WHAT YOU ARE ASKED TO DO
Please retype the entries that follow exactly as they are, leaving the images behind.

[Stored data]

Segment Open

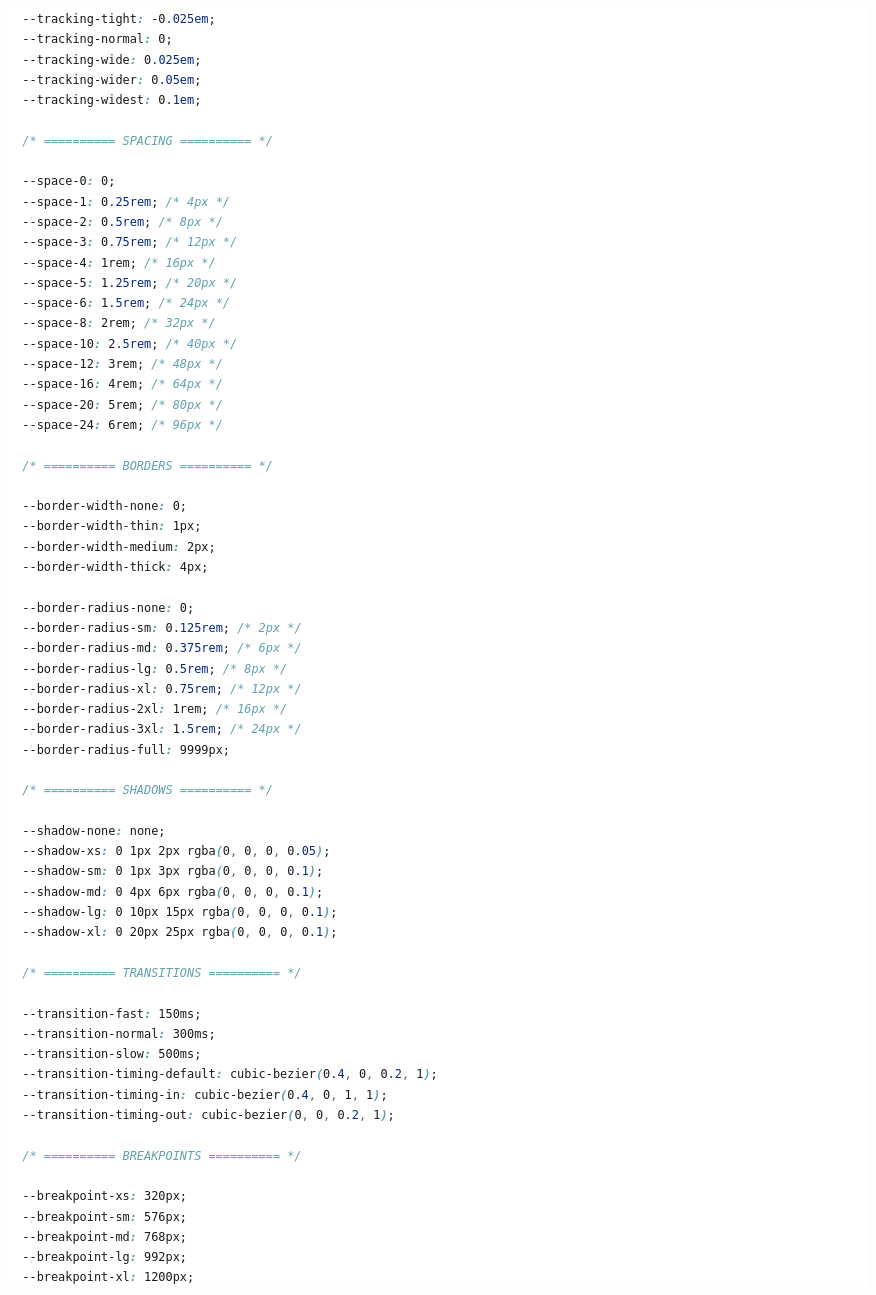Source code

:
 ```css
  --tracking-tight: -0.025em;
  --tracking-normal: 0;
  --tracking-wide: 0.025em;
  --tracking-wider: 0.05em;
  --tracking-widest: 0.1em;
  
  /* ========== SPACING ========== */
  
  --space-0: 0;
  --space-1: 0.25rem; /* 4px */
  --space-2: 0.5rem; /* 8px */
  --space-3: 0.75rem; /* 12px */
  --space-4: 1rem; /* 16px */
  --space-5: 1.25rem; /* 20px */
  --space-6: 1.5rem; /* 24px */
  --space-8: 2rem; /* 32px */
  --space-10: 2.5rem; /* 40px */
  --space-12: 3rem; /* 48px */
  --space-16: 4rem; /* 64px */
  --space-20: 5rem; /* 80px */
  --space-24: 6rem; /* 96px */
  
  /* ========== BORDERS ========== */
  
  --border-width-none: 0;
  --border-width-thin: 1px;
  --border-width-medium: 2px;
  --border-width-thick: 4px;
  
  --border-radius-none: 0;
  --border-radius-sm: 0.125rem; /* 2px */
  --border-radius-md: 0.375rem; /* 6px */
  --border-radius-lg: 0.5rem; /* 8px */
  --border-radius-xl: 0.75rem; /* 12px */
  --border-radius-2xl: 1rem; /* 16px */
  --border-radius-3xl: 1.5rem; /* 24px */
  --border-radius-full: 9999px;
  
  /* ========== SHADOWS ========== */
  
  --shadow-none: none;
  --shadow-xs: 0 1px 2px rgba(0, 0, 0, 0.05);
  --shadow-sm: 0 1px 3px rgba(0, 0, 0, 0.1);
  --shadow-md: 0 4px 6px rgba(0, 0, 0, 0.1);
  --shadow-lg: 0 10px 15px rgba(0, 0, 0, 0.1);
  --shadow-xl: 0 20px 25px rgba(0, 0, 0, 0.1);
  
  /* ========== TRANSITIONS ========== */
  
  --transition-fast: 150ms;
  --transition-normal: 300ms;
  --transition-slow: 500ms;
  --transition-timing-default: cubic-bezier(0.4, 0, 0.2, 1);
  --transition-timing-in: cubic-bezier(0.4, 0, 1, 1);
  --transition-timing-out: cubic-bezier(0, 0, 0.2, 1);
  
  /* ========== BREAKPOINTS ========== */
  
  --breakpoint-xs: 320px;
  --breakpoint-sm: 576px;
  --breakpoint-md: 768px;
  --breakpoint-lg: 992px;
  --breakpoint-xl: 1200px;
```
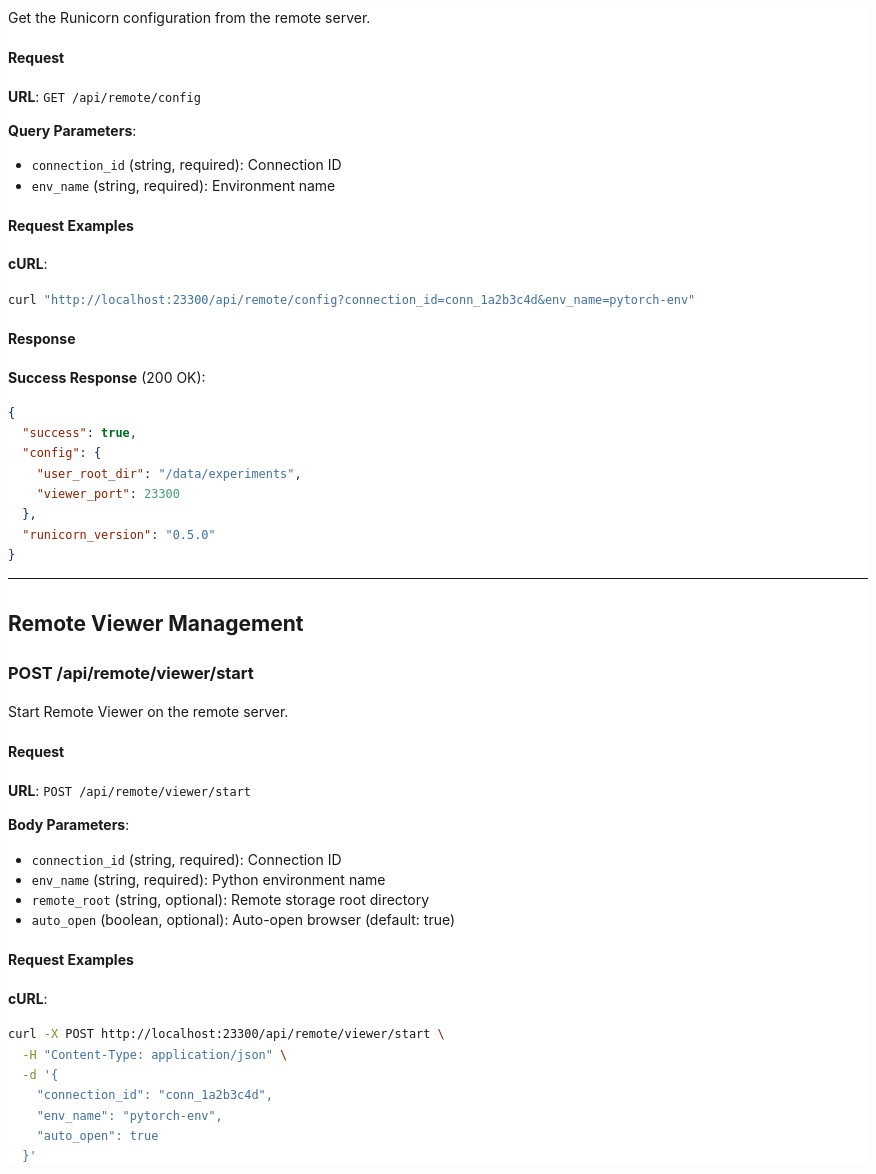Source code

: Get the Runicorn configuration from the remote server.

#### Request

**URL**: `GET /api/remote/config`

**Query Parameters**:
- `connection_id` (string, required): Connection ID
- `env_name` (string, required): Environment name

#### Request Examples

**cURL**:
```bash
curl "http://localhost:23300/api/remote/config?connection_id=conn_1a2b3c4d&env_name=pytorch-env"
```

#### Response

**Success Response** (200 OK):
```json
{
  "success": true,
  "config": {
    "user_root_dir": "/data/experiments",
    "viewer_port": 23300
  },
  "runicorn_version": "0.5.0"
}
```

---

## Remote Viewer Management

### POST /api/remote/viewer/start

Start Remote Viewer on the remote server.

#### Request

**URL**: `POST /api/remote/viewer/start`

**Body Parameters**:
- `connection_id` (string, required): Connection ID
- `env_name` (string, required): Python environment name
- `remote_root` (string, optional): Remote storage root directory
- `auto_open` (boolean, optional): Auto-open browser (default: true)

#### Request Examples

**cURL**:
```bash
curl -X POST http://localhost:23300/api/remote/viewer/start \
  -H "Content-Type: application/json" \
  -d '{
    "connection_id": "conn_1a2b3c4d",
    "env_name": "pytorch-env",
    "auto_open": true
  }'
```
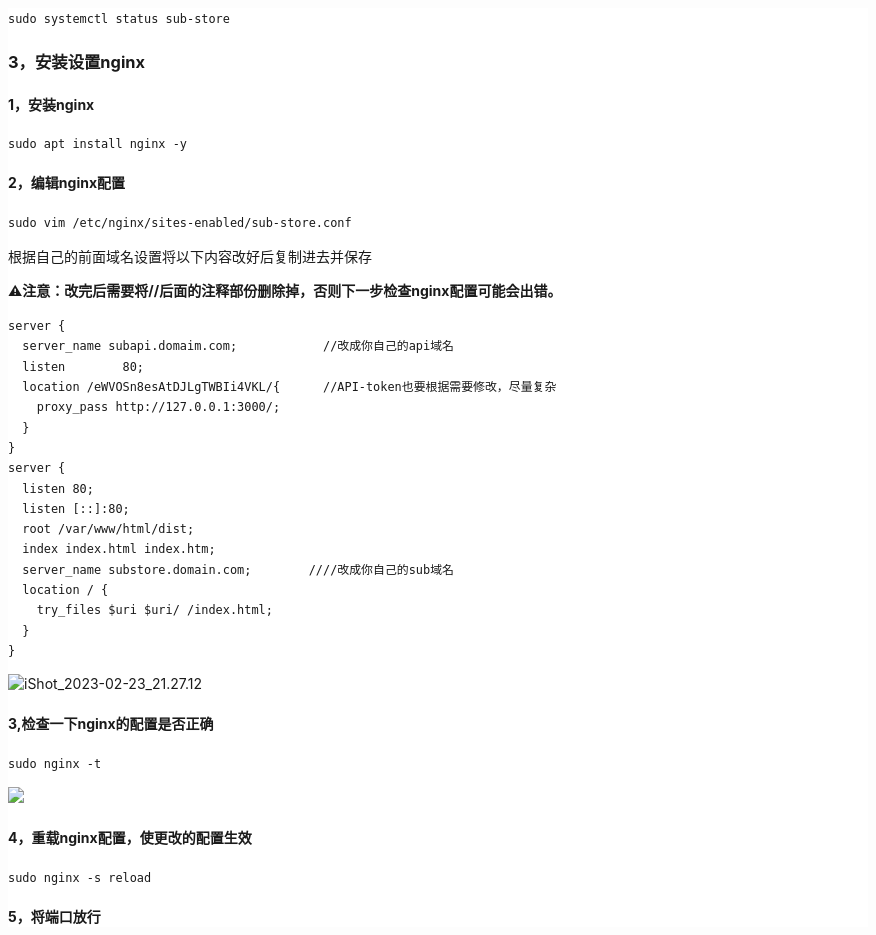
 ```
sudo systemctl status sub-store
```

### 3，安装设置nginx

#### 1，安装nginx

```
sudo apt install nginx -y
```
#### 2，编辑nginx配置

```
sudo vim /etc/nginx/sites-enabled/sub-store.conf
```

根据自己的前面域名设置将以下内容改好后复制进去并保存

**⚠️注意：改完后需要将//后面的注释部份删除掉，否则下一步检查nginx配置可能会出错。**


```
server {
  server_name subapi.domaim.com;            //改成你自己的api域名
  listen        80;
  location /eWVOSn8esAtDJLgTWBIi4VKL/{      //API-token也要根据需要修改，尽量复杂
    proxy_pass http://127.0.0.1:3000/;
  }
}
server {
  listen 80;
  listen [::]:80;
  root /var/www/html/dist;
  index index.html index.htm;
  server_name substore.domain.com;        ////改成你自己的sub域名
  location / {
    try_files $uri $uri/ /index.html;
  }
}

```

![iShot_2023-02-23_21.27.12](media/16771482248559/iShot_2023-02-23_21.27.12.png)

#### 3,检查一下nginx的配置是否正确

```
sudo nginx -t
```

![](media/16771482248559/16771590442775.jpg)

#### 4，重载nginx配置，使更改的配置生效

```
sudo nginx -s reload
```
#### 5，将端口放行
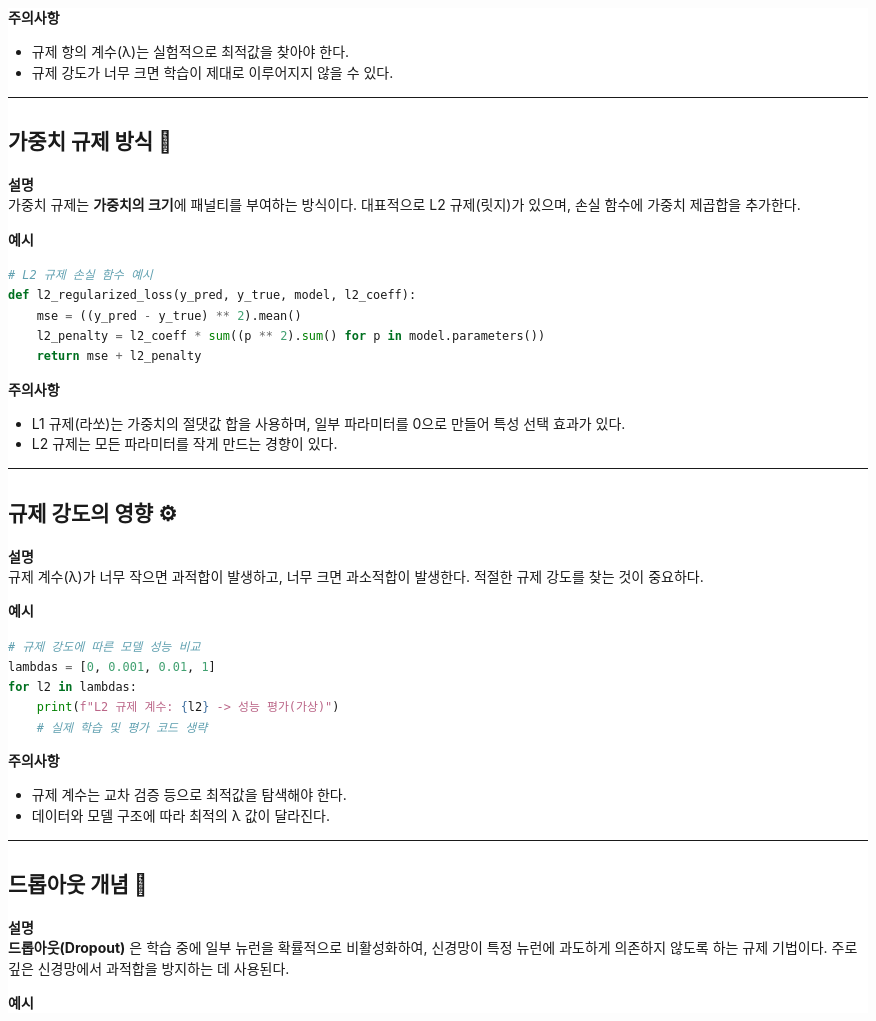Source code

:**주의사항**  
- 규제 항의 계수(λ)는 실험적으로 최적값을 찾아야 한다.
- 규제 강도가 너무 크면 학습이 제대로 이루어지지 않을 수 있다.

---

## 가중치 규제 방식 🧮

**설명**  
가중치 규제는 **가중치의 크기**에 패널티를 부여하는 방식이다. 대표적으로 L2 규제(릿지)가 있으며, 손실 함수에 가중치 제곱합을 추가한다.

**예시**

```python
# L2 규제 손실 함수 예시
def l2_regularized_loss(y_pred, y_true, model, l2_coeff):
    mse = ((y_pred - y_true) ** 2).mean()
    l2_penalty = l2_coeff * sum((p ** 2).sum() for p in model.parameters())
    return mse + l2_penalty
```

**주의사항**  
- L1 규제(라쏘)는 가중치의 절댓값 합을 사용하며, 일부 파라미터를 0으로 만들어 특성 선택 효과가 있다.
- L2 규제는 모든 파라미터를 작게 만드는 경향이 있다.

---

## 규제 강도의 영향 ⚙️

**설명**  
규제 계수(λ)가 너무 작으면 과적합이 발생하고, 너무 크면 과소적합이 발생한다. 적절한 규제 강도를 찾는 것이 중요하다.

**예시**

```python
# 규제 강도에 따른 모델 성능 비교
lambdas = [0, 0.001, 0.01, 1]
for l2 in lambdas:
    print(f"L2 규제 계수: {l2} -> 성능 평가(가상)")
    # 실제 학습 및 평가 코드 생략
```

**주의사항**  
- 규제 계수는 교차 검증 등으로 최적값을 탐색해야 한다.
- 데이터와 모델 구조에 따라 최적의 λ 값이 달라진다.

---

## 드롭아웃 개념 🎲

**설명**  
**드롭아웃(Dropout)** 은 학습 중에 일부 뉴런을 확률적으로 비활성화하여, 신경망이 특정 뉴런에 과도하게 의존하지 않도록 하는 규제 기법이다. 주로 깊은 신경망에서 과적합을 방지하는 데 사용된다.

**예시**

Segment Closed

FINAL ANSWER
Source code

:
 ```css
  --tracking-tight: -0.025em;
  --tracking-normal: 0;
  --tracking-wide: 0.025em;
  --tracking-wider: 0.05em;
  --tracking-widest: 0.1em;
  
  /* ========== SPACING ========== */
  
  --space-0: 0;
  --space-1: 0.25rem; /* 4px */
  --space-2: 0.5rem; /* 8px */
  --space-3: 0.75rem; /* 12px */
  --space-4: 1rem; /* 16px */
  --space-5: 1.25rem; /* 20px */
  --space-6: 1.5rem; /* 24px */
  --space-8: 2rem; /* 32px */
  --space-10: 2.5rem; /* 40px */
  --space-12: 3rem; /* 48px */
  --space-16: 4rem; /* 64px */
  --space-20: 5rem; /* 80px */
  --space-24: 6rem; /* 96px */
  
  /* ========== BORDERS ========== */
  
  --border-width-none: 0;
  --border-width-thin: 1px;
  --border-width-medium: 2px;
  --border-width-thick: 4px;
  
  --border-radius-none: 0;
  --border-radius-sm: 0.125rem; /* 2px */
  --border-radius-md: 0.375rem; /* 6px */
  --border-radius-lg: 0.5rem; /* 8px */
  --border-radius-xl: 0.75rem; /* 12px */
  --border-radius-2xl: 1rem; /* 16px */
  --border-radius-3xl: 1.5rem; /* 24px */
  --border-radius-full: 9999px;
  
  /* ========== SHADOWS ========== */
  
  --shadow-none: none;
  --shadow-xs: 0 1px 2px rgba(0, 0, 0, 0.05);
  --shadow-sm: 0 1px 3px rgba(0, 0, 0, 0.1);
  --shadow-md: 0 4px 6px rgba(0, 0, 0, 0.1);
  --shadow-lg: 0 10px 15px rgba(0, 0, 0, 0.1);
  --shadow-xl: 0 20px 25px rgba(0, 0, 0, 0.1);
  
  /* ========== TRANSITIONS ========== */
  
  --transition-fast: 150ms;
  --transition-normal: 300ms;
  --transition-slow: 500ms;
  --transition-timing-default: cubic-bezier(0.4, 0, 0.2, 1);
  --transition-timing-in: cubic-bezier(0.4, 0, 1, 1);
  --transition-timing-out: cubic-bezier(0, 0, 0.2, 1);
  
  /* ========== BREAKPOINTS ========== */
  
  --breakpoint-xs: 320px;
  --breakpoint-sm: 576px;
  --breakpoint-md: 768px;
  --breakpoint-lg: 992px;
  --breakpoint-xl: 1200px;
```
Source code

: Get the Runicorn configuration from the remote server.

#### Request

**URL**: `GET /api/remote/config`

**Query Parameters**:
- `connection_id` (string, required): Connection ID
- `env_name` (string, required): Environment name

#### Request Examples

**cURL**:
```bash
curl "http://localhost:23300/api/remote/config?connection_id=conn_1a2b3c4d&env_name=pytorch-env"
```

#### Response

**Success Response** (200 OK):
```json
{
  "success": true,
  "config": {
    "user_root_dir": "/data/experiments",
    "viewer_port": 23300
  },
  "runicorn_version": "0.5.0"
}
```

---

## Remote Viewer Management

### POST /api/remote/viewer/start

Start Remote Viewer on the remote server.

#### Request

**URL**: `POST /api/remote/viewer/start`

**Body Parameters**:
- `connection_id` (string, required): Connection ID
- `env_name` (string, required): Python environment name
- `remote_root` (string, optional): Remote storage root directory
- `auto_open` (boolean, optional): Auto-open browser (default: true)

#### Request Examples

**cURL**:
```bash
curl -X POST http://localhost:23300/api/remote/viewer/start \
  -H "Content-Type: application/json" \
  -d '{
    "connection_id": "conn_1a2b3c4d",
    "env_name": "pytorch-env",
    "auto_open": true
  }'
```
 ```
sudo systemctl status sub-store
```

### 3，安装设置nginx

#### 1，安装nginx

```
sudo apt install nginx -y
```
#### 2，编辑nginx配置

```
sudo vim /etc/nginx/sites-enabled/sub-store.conf
```

根据自己的前面域名设置将以下内容改好后复制进去并保存

**⚠️注意：改完后需要将//后面的注释部份删除掉，否则下一步检查nginx配置可能会出错。**


```
server {
  server_name subapi.domaim.com;            //改成你自己的api域名
  listen        80;
  location /eWVOSn8esAtDJLgTWBIi4VKL/{      //API-token也要根据需要修改，尽量复杂
    proxy_pass http://127.0.0.1:3000/;
  }
}
server {
  listen 80;
  listen [::]:80;
  root /var/www/html/dist;
  index index.html index.htm;
  server_name substore.domain.com;        ////改成你自己的sub域名
  location / {
    try_files $uri $uri/ /index.html;
  }
}

```

![iShot_2023-02-23_21.27.12](media/16771482248559/iShot_2023-02-23_21.27.12.png)

#### 3,检查一下nginx的配置是否正确

```
sudo nginx -t
```

![](media/16771482248559/16771590442775.jpg)

#### 4，重载nginx配置，使更改的配置生效

```
sudo nginx -s reload
```
#### 5，将端口放行
Source code

:**주의사항**  
- 규제 항의 계수(λ)는 실험적으로 최적값을 찾아야 한다.
- 규제 강도가 너무 크면 학습이 제대로 이루어지지 않을 수 있다.

---

## 가중치 규제 방식 🧮

**설명**  
가중치 규제는 **가중치의 크기**에 패널티를 부여하는 방식이다. 대표적으로 L2 규제(릿지)가 있으며, 손실 함수에 가중치 제곱합을 추가한다.

**예시**

```python
# L2 규제 손실 함수 예시
def l2_regularized_loss(y_pred, y_true, model, l2_coeff):
    mse = ((y_pred - y_true) ** 2).mean()
    l2_penalty = l2_coeff * sum((p ** 2).sum() for p in model.parameters())
    return mse + l2_penalty
```

**주의사항**  
- L1 규제(라쏘)는 가중치의 절댓값 합을 사용하며, 일부 파라미터를 0으로 만들어 특성 선택 효과가 있다.
- L2 규제는 모든 파라미터를 작게 만드는 경향이 있다.

---

## 규제 강도의 영향 ⚙️

**설명**  
규제 계수(λ)가 너무 작으면 과적합이 발생하고, 너무 크면 과소적합이 발생한다. 적절한 규제 강도를 찾는 것이 중요하다.

**예시**

```python
# 규제 강도에 따른 모델 성능 비교
lambdas = [0, 0.001, 0.01, 1]
for l2 in lambdas:
    print(f"L2 규제 계수: {l2} -> 성능 평가(가상)")
    # 실제 학습 및 평가 코드 생략
```

**주의사항**  
- 규제 계수는 교차 검증 등으로 최적값을 탐색해야 한다.
- 데이터와 모델 구조에 따라 최적의 λ 값이 달라진다.

---

## 드롭아웃 개념 🎲

**설명**  
**드롭아웃(Dropout)** 은 학습 중에 일부 뉴런을 확률적으로 비활성화하여, 신경망이 특정 뉴런에 과도하게 의존하지 않도록 하는 규제 기법이다. 주로 깊은 신경망에서 과적합을 방지하는 데 사용된다.

**예시**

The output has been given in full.